> Problem statement
Please copy out the entries below exactly, beginning with the line that contains "6: (951, 859)" and ending with the line that contains "58: (790, 779)", and include nothing outside that span.

[Stored data entries]
• • • • •
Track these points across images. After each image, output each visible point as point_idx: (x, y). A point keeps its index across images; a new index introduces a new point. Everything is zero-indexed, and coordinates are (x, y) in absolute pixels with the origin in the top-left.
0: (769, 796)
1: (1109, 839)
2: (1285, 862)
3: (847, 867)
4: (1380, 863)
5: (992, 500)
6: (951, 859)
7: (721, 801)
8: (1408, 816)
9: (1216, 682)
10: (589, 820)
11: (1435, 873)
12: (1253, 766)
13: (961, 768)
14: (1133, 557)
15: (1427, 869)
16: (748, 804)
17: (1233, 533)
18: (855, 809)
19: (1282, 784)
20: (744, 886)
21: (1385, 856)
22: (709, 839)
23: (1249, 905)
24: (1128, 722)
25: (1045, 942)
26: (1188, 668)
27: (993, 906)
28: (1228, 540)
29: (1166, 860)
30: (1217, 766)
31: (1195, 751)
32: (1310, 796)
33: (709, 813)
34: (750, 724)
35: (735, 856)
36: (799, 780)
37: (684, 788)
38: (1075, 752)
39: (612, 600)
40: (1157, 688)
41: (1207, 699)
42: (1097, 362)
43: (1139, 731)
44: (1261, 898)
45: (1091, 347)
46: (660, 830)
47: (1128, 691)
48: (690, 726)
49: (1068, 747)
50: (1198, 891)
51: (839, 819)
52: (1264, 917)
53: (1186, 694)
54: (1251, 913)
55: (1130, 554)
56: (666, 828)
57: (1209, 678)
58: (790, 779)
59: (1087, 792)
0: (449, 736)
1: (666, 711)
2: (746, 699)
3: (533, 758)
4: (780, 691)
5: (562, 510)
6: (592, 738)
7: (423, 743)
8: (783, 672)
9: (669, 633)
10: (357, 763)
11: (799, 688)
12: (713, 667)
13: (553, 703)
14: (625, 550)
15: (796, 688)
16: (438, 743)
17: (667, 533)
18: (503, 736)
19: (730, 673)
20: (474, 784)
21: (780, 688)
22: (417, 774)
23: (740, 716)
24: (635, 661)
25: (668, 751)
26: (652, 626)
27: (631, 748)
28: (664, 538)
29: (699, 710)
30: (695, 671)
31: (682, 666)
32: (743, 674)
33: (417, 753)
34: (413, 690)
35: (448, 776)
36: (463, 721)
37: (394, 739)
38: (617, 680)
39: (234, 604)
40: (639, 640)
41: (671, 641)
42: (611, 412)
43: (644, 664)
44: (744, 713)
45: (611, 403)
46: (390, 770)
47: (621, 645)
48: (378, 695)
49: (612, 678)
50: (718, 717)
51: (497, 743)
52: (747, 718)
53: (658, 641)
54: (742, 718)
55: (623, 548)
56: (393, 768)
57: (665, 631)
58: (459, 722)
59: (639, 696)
• • • • •
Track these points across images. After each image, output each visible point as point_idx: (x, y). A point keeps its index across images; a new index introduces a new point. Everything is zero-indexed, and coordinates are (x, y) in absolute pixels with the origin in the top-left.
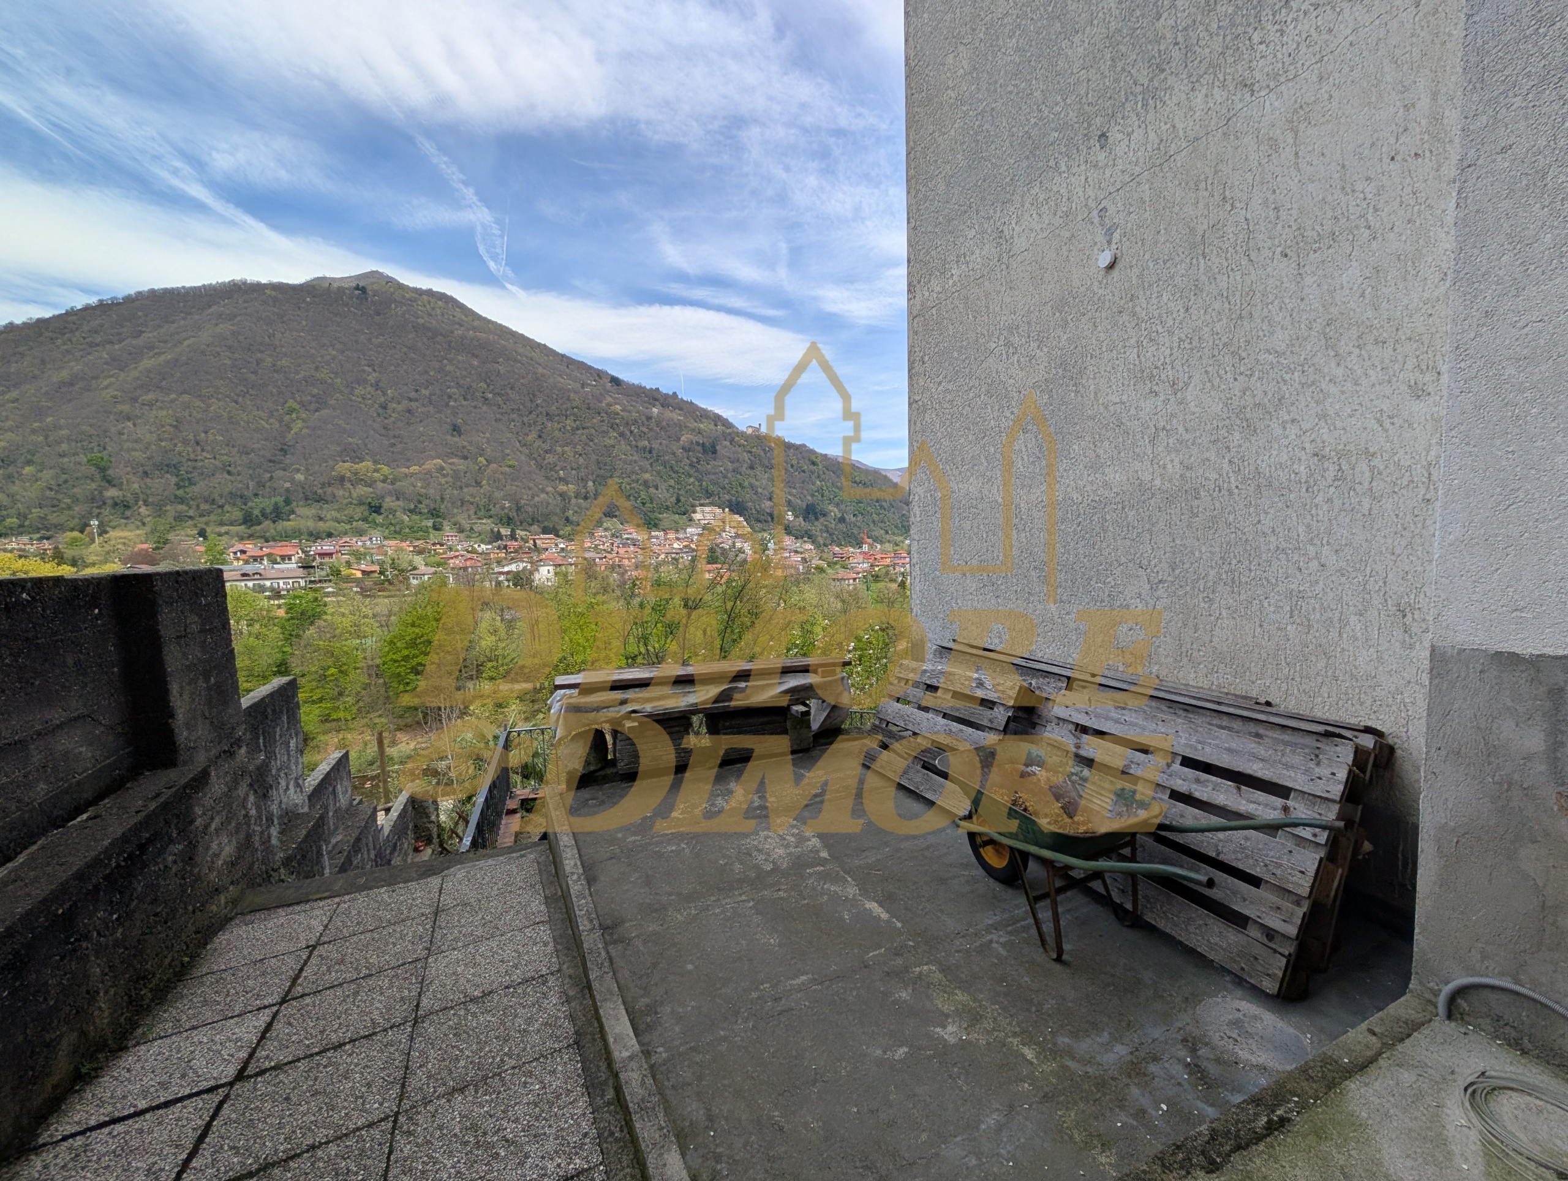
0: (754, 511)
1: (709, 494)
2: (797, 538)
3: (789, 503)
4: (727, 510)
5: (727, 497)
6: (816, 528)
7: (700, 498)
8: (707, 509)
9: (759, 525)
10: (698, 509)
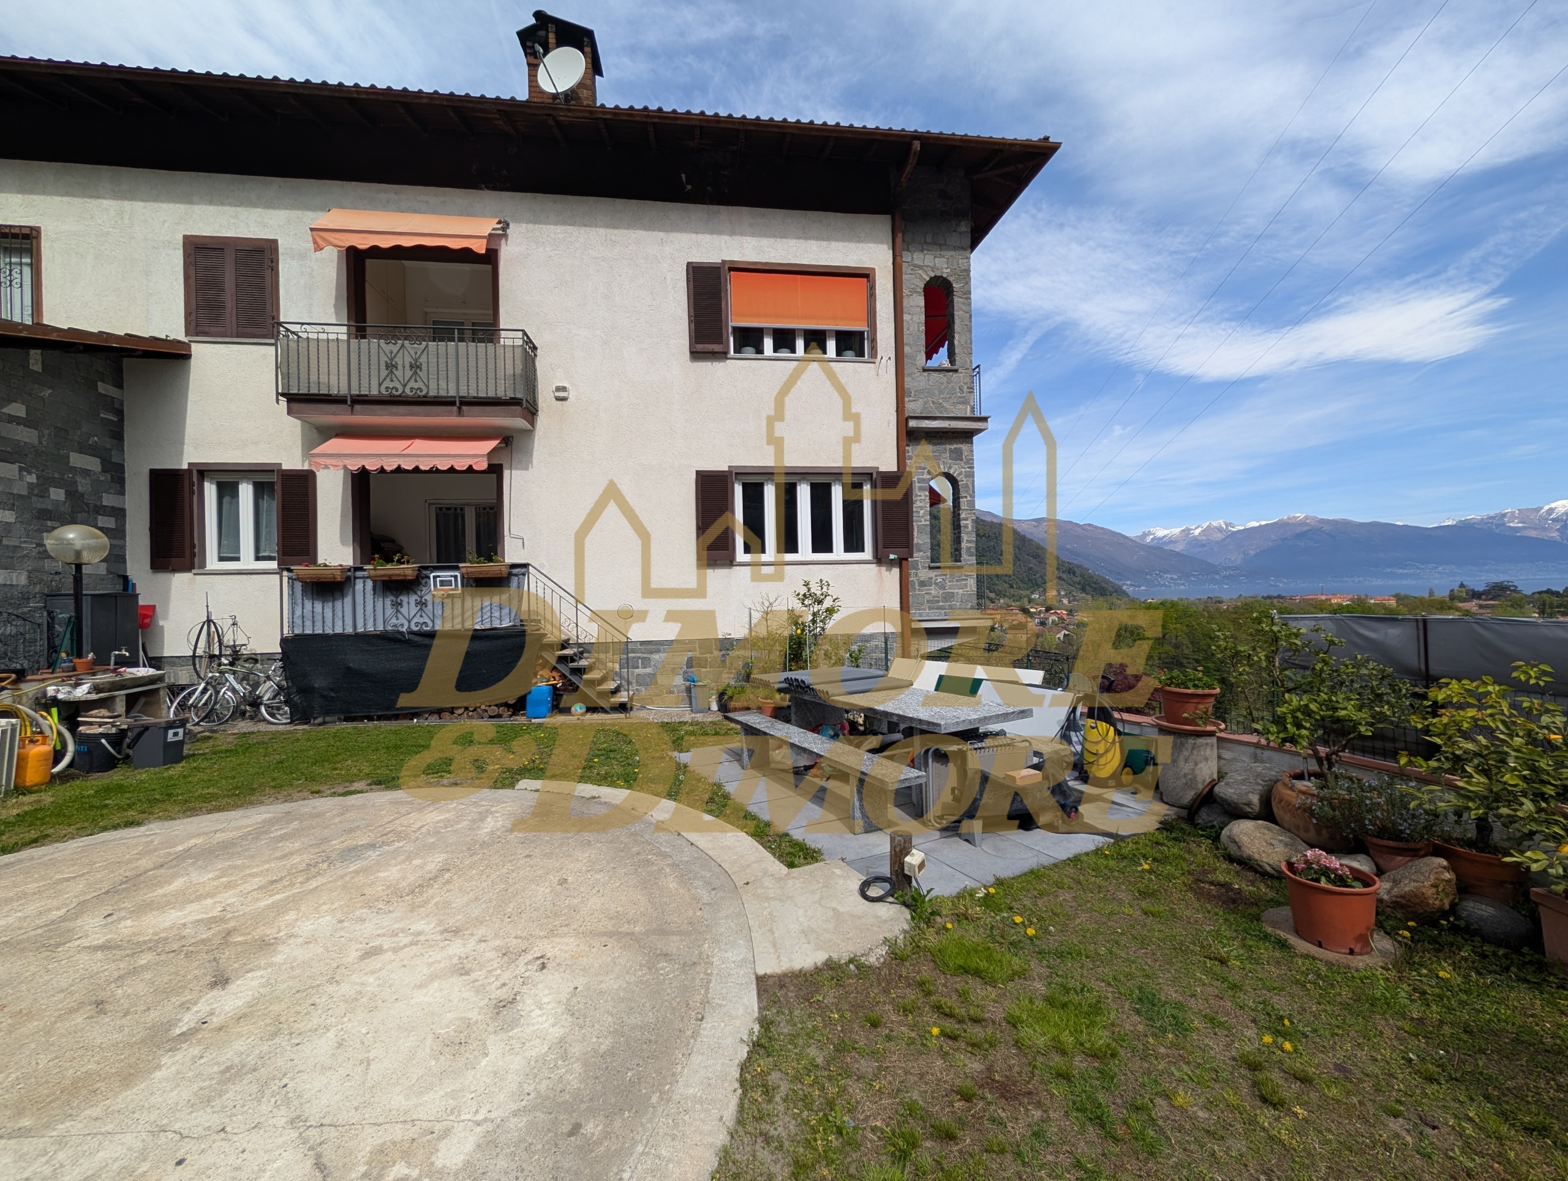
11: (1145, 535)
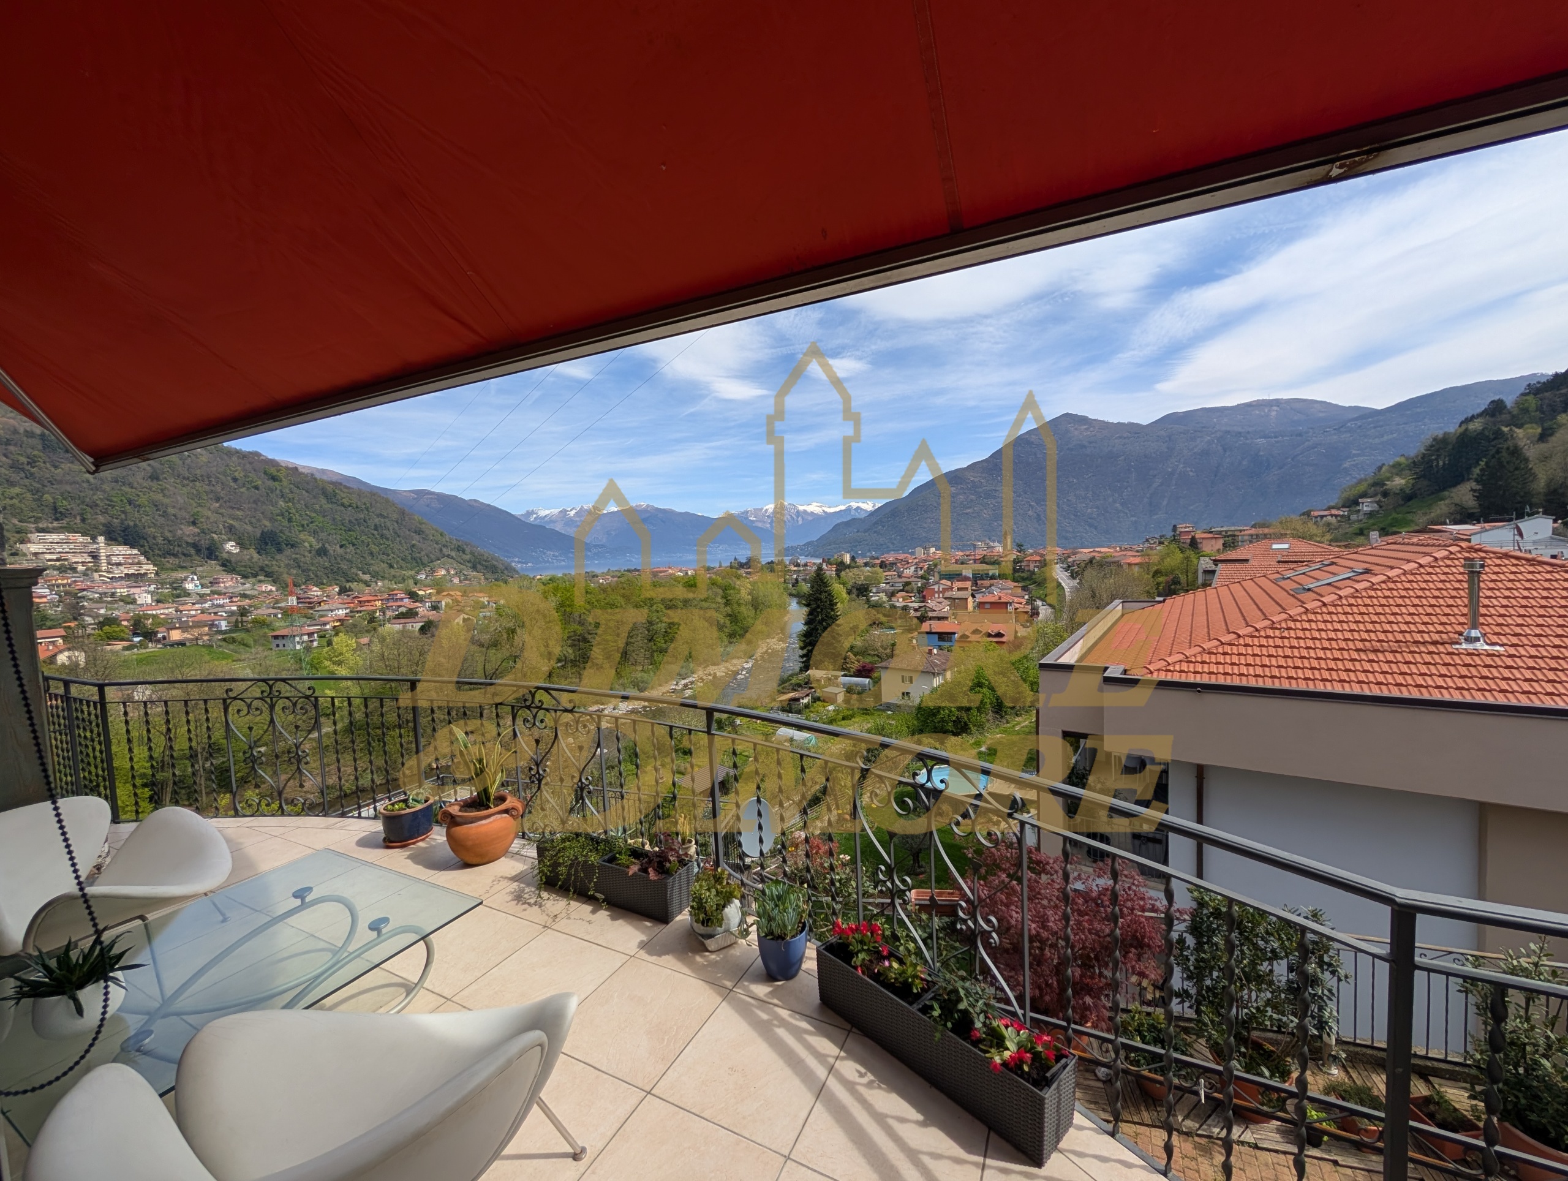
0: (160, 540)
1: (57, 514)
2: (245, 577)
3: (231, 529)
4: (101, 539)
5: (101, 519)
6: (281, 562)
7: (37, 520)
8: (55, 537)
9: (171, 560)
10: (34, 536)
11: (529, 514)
• • • • •
> Task output
6: (951, 859)
7: (721, 801)
8: (1408, 816)
9: (1216, 682)
10: (589, 820)
11: (1435, 873)
12: (1253, 766)
13: (961, 768)
14: (1133, 557)
15: (1427, 869)
16: (748, 804)
17: (1233, 533)
18: (855, 809)
19: (1282, 784)
20: (744, 886)
21: (1385, 856)
22: (709, 839)
23: (1249, 905)
24: (1128, 722)
25: (1045, 942)
26: (1188, 668)
27: (993, 906)
28: (1228, 540)
29: (1166, 860)
30: (1217, 766)
31: (1195, 751)
32: (1310, 796)
33: (709, 813)
34: (750, 724)
35: (735, 856)
36: (799, 780)
37: (684, 788)
38: (1075, 752)
39: (612, 600)
40: (1157, 688)
41: (1207, 699)
42: (1097, 362)
43: (1139, 731)
44: (1261, 898)
45: (1091, 347)
46: (660, 830)
47: (1128, 691)
48: (690, 726)
49: (1068, 747)
50: (1198, 891)
51: (839, 819)
52: (1264, 917)
53: (1186, 694)
54: (1251, 913)
55: (1130, 554)
56: (666, 828)
57: (1209, 678)
58: (790, 779)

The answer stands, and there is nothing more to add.